A computational model for the evolution of social preferences
Supervisors: Julian Garcia

Background
This project uses game theory and computational models to study the evolution of social preferences. A social preference represents how an individual evaluates the outcomes of a social interaction. Consider the following situation: Someone offers you 100 dollars, and asks you to share some of it with your friend. If your friend accepts your offer both you and she keep and share the money according to your proposal. However, if your friend does not accept the offer you both get 0 dollars. How much money would you offer to your friend? What is the minimum offer you would accept as "the friend"? Traditional game theoretical models of dictate you should offer nothing, and your friend should be fine with that. This is not what happens in the real world. If you are offered too little, a sense of envy may lead you to reject low offers. Social preferences are the mathematical formalism to introduce things like guilt and envy into game theory models.

Aim and Outline
The aim of this model is to produce a computational model for the evolution of social preferences, using genetic programming. This will be useful in providing an evolutionary explanation for social preferences in humans, and also in artificially evolving social preferences for artificial agents.

URLs and References
- Alger, Ingela, and Jörgen W. Weibull. "Homo moralis—preference evolution under incomplete information and assortative matching." Econometrica 81.6 (2013): 2269-2302.

- Poli, Riccardo, et al. A field guide to genetic programming. Lulu. com, 2008.

Pre- and Co-requisite Knowledge
Problem solving skills, an interest in game theory, applied mathematics and simulation. Skills in Python, Java or both.

Network-based algorithm for drug discovery for malaria
Supervisors: Hieu Nim, Graham Farr

Background
Biological networks play an important role in malaria infection in human, where effective drug combinations are yet to be discovered. In the past, biological network topology and associated data have been sparse due to their high cost and complexity. Rapid advances have been made in recent years in network medicine, creating an ideal opportunity for algorithm-based network analysis in search of drug targets.

Aim and Outline
The student is expected to integrate malaria data from collaborators at the Biomedicine Discovery Institute, with biological networks obtained from NCBI PubMed literature. An example of such biological networks is at http://msb.embopress.org/content/6/1/453. Other network databases can be integrated as appropriate, which includes KEGG and SIGNOR. The network will need to be analysed, using various graph theory techniques, to study the topology that can potentially identify “interesting nodes and edges” of the network. These could be potential drug targets, which can be validated in the wet-lab by our collaborators.

Pre- and Co-requisite Knowledge
A strong background in programming skills is necessary.
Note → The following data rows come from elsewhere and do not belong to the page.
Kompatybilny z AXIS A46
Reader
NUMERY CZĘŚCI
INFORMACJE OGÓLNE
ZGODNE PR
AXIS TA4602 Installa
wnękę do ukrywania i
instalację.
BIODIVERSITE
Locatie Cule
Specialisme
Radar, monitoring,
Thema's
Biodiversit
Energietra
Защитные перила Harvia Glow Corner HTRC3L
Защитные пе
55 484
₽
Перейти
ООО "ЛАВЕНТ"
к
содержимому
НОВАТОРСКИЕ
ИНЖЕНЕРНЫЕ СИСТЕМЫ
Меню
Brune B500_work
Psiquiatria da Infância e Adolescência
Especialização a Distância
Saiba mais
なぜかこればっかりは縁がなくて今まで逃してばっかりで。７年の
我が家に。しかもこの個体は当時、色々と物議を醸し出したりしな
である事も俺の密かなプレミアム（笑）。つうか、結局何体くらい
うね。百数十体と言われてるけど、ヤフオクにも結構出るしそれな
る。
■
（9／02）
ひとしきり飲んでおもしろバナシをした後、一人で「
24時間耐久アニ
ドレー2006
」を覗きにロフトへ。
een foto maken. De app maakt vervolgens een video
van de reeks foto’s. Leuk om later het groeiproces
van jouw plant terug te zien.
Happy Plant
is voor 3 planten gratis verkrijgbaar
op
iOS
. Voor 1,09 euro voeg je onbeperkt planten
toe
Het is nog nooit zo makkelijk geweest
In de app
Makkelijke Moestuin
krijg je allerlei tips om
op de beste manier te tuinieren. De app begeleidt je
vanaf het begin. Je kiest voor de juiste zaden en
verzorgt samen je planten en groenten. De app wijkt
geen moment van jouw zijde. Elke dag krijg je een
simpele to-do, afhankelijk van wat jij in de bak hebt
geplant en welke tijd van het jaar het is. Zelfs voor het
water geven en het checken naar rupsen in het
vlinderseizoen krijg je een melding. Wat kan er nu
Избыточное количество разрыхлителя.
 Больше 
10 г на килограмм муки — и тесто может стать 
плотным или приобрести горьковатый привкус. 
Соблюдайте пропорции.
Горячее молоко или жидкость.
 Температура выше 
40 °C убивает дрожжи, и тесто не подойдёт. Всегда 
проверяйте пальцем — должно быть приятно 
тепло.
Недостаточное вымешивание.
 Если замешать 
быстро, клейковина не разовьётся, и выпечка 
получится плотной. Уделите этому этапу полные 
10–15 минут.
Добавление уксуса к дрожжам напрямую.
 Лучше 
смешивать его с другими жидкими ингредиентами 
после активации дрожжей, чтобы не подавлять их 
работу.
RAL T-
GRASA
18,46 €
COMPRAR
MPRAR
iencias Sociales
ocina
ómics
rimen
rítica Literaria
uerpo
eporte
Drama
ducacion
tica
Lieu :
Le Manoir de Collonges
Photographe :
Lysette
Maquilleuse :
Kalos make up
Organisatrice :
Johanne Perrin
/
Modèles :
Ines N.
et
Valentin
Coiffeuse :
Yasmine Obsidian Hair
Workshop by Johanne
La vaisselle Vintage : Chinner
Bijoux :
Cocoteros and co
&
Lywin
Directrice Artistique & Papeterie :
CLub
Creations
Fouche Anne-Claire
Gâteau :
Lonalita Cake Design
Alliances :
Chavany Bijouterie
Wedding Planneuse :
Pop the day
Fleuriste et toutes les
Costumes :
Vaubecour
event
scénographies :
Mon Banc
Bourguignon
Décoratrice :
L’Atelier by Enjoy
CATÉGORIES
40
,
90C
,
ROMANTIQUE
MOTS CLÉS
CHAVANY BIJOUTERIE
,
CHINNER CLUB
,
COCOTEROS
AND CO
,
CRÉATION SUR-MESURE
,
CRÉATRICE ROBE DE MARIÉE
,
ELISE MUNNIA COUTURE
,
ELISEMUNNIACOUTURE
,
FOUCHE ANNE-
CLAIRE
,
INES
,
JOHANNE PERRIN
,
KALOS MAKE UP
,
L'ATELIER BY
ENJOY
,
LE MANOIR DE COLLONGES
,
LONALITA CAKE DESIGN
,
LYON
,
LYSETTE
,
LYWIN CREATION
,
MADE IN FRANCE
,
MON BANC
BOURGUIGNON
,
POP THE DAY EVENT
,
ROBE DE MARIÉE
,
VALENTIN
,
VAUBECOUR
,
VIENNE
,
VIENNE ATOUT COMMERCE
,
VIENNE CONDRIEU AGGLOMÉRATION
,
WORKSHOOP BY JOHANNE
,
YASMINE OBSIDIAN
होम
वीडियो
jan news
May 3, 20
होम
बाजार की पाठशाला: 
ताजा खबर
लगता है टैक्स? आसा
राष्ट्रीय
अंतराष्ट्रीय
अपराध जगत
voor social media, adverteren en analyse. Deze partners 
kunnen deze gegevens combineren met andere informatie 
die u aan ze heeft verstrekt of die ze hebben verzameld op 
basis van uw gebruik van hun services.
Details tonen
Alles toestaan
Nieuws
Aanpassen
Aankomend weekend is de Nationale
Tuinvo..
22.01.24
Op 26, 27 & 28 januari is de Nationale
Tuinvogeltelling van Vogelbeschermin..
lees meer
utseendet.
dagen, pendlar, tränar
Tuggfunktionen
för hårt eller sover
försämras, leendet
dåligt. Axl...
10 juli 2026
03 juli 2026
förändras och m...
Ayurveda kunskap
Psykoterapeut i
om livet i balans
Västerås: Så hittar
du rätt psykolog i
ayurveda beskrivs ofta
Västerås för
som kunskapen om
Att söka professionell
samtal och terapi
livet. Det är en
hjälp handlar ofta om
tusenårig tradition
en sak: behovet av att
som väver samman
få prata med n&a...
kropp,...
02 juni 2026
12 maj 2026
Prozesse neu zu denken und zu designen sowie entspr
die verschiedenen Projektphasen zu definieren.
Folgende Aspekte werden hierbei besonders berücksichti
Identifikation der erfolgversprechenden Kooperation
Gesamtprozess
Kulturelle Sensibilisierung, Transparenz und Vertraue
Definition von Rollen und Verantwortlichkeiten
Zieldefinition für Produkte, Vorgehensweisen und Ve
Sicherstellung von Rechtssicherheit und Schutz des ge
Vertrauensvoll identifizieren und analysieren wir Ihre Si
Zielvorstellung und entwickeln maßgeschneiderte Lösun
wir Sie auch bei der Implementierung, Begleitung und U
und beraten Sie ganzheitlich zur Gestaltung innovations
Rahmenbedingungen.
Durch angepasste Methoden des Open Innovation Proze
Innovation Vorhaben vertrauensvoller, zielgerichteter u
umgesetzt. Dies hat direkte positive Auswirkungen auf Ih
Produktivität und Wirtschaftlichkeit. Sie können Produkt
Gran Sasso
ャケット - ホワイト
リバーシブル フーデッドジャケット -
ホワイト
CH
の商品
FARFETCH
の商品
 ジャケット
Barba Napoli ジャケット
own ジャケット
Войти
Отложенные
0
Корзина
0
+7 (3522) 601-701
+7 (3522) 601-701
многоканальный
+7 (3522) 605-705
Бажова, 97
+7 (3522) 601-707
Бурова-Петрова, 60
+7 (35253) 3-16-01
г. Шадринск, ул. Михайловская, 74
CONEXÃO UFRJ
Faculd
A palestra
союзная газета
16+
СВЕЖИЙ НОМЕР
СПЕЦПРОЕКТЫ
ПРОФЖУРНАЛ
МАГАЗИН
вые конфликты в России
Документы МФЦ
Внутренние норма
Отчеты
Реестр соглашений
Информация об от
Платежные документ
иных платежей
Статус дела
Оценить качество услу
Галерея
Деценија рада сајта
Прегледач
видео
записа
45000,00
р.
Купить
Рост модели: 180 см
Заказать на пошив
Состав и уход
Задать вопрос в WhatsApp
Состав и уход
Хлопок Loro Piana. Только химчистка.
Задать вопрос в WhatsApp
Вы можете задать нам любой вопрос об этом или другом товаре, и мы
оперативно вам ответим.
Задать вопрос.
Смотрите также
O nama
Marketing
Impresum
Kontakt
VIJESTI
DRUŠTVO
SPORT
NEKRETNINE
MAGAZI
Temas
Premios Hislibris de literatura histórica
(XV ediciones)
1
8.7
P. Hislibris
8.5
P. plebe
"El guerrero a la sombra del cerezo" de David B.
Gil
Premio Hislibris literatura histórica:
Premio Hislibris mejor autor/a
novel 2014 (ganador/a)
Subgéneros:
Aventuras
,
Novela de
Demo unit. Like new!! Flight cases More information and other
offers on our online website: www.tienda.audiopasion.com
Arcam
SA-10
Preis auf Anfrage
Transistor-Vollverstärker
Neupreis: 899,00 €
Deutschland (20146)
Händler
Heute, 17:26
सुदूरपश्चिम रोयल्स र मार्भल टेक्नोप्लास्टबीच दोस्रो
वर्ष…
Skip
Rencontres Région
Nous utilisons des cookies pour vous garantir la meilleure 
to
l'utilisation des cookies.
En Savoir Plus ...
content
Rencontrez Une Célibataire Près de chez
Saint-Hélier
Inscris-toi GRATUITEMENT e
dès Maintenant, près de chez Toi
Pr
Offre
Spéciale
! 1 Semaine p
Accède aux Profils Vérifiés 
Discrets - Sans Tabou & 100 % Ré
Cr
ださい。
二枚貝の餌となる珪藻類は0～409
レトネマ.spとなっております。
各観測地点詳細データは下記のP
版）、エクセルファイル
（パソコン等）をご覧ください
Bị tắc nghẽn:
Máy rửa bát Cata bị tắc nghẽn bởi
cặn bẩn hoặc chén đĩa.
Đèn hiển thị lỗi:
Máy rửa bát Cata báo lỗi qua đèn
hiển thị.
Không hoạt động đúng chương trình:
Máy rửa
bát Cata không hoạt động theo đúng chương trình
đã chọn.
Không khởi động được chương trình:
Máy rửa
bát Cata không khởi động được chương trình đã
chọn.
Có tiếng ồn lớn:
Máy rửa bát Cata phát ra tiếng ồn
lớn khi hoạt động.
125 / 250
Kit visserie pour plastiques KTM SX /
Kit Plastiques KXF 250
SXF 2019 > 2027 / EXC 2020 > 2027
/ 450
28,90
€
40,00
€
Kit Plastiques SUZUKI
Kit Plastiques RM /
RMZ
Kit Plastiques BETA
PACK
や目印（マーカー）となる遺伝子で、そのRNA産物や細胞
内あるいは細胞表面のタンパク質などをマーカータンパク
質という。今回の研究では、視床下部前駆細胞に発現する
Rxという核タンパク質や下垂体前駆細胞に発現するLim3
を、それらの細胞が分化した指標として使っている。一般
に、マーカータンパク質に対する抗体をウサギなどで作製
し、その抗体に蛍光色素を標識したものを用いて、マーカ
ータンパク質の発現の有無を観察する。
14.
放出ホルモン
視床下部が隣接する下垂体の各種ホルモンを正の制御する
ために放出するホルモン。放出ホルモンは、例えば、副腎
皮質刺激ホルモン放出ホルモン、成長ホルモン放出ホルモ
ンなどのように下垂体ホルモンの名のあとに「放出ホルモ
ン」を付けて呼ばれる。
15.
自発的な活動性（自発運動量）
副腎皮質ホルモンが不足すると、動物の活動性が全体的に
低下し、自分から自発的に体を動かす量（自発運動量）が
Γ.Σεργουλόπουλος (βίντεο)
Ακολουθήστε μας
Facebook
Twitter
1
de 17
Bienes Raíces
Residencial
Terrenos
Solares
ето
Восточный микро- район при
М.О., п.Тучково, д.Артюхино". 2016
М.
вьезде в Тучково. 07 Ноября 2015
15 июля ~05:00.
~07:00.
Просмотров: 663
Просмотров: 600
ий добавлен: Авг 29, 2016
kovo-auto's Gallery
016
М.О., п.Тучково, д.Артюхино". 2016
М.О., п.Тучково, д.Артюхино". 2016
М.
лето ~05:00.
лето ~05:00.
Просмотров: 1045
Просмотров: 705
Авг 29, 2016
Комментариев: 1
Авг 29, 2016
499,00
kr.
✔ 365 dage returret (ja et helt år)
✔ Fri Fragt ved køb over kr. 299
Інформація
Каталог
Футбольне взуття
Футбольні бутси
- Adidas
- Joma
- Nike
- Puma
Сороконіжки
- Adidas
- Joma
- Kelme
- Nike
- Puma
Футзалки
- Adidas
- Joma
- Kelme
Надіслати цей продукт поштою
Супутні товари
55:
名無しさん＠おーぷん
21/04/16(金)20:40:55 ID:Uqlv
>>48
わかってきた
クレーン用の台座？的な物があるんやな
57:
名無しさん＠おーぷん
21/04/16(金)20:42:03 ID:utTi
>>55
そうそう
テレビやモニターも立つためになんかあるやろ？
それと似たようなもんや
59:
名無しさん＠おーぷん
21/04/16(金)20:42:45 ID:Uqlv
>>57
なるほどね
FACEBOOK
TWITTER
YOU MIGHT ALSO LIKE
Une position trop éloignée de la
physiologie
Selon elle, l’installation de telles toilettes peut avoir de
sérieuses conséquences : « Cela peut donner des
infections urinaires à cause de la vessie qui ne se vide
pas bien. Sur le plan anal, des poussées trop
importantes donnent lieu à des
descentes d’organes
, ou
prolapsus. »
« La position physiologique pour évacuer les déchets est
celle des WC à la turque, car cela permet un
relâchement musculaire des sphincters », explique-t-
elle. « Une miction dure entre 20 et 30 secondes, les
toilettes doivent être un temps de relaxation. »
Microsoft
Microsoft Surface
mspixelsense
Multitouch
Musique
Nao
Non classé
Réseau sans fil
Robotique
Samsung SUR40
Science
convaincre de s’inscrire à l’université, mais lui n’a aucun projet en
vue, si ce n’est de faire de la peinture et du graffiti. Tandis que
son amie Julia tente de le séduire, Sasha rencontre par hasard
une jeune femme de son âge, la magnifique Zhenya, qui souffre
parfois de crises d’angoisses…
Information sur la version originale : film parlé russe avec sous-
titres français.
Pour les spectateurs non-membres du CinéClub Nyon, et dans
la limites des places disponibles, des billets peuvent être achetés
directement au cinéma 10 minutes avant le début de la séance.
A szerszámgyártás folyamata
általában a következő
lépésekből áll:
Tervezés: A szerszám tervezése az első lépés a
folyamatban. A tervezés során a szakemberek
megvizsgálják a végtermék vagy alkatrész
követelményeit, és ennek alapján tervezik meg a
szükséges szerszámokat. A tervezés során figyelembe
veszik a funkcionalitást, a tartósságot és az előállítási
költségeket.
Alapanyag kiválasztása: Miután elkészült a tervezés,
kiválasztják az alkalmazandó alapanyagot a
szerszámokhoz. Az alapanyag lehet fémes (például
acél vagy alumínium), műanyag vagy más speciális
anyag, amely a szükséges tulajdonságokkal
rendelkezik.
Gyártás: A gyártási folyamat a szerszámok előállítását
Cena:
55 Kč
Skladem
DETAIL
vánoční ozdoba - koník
Interest in science and medicine is a plus.

Algorithms to predict outcome from clinical data in lupus
Supervisors: Hieu Nim, Alberta Hoi, Eric Morand (Monash Health)

Background
Systemic lupus erythematosus (SLE, lupus) is a severe auto-immune disease without effective treatments. This is partially caused by data complexity, where many parameters can contribute to the disease outcome in a time-dependent manner. This presents an opportunity for machine-based extraction of useful knowledge from complex data.

Aim and Outline
The student is expected to integrate and analyse data from collaborators at Monash Health. Data are highly complex (demographic, laboratory test, physician’s assessment) and time-dependent. The student will implement predictive algorithms to analyse the data, and perform cross validation to evaluate the effectiveness of the prediction.

Pre- and Co-requisite Knowledge
A strong background in programming skills is necessary. Interest in science and medicine is a plus.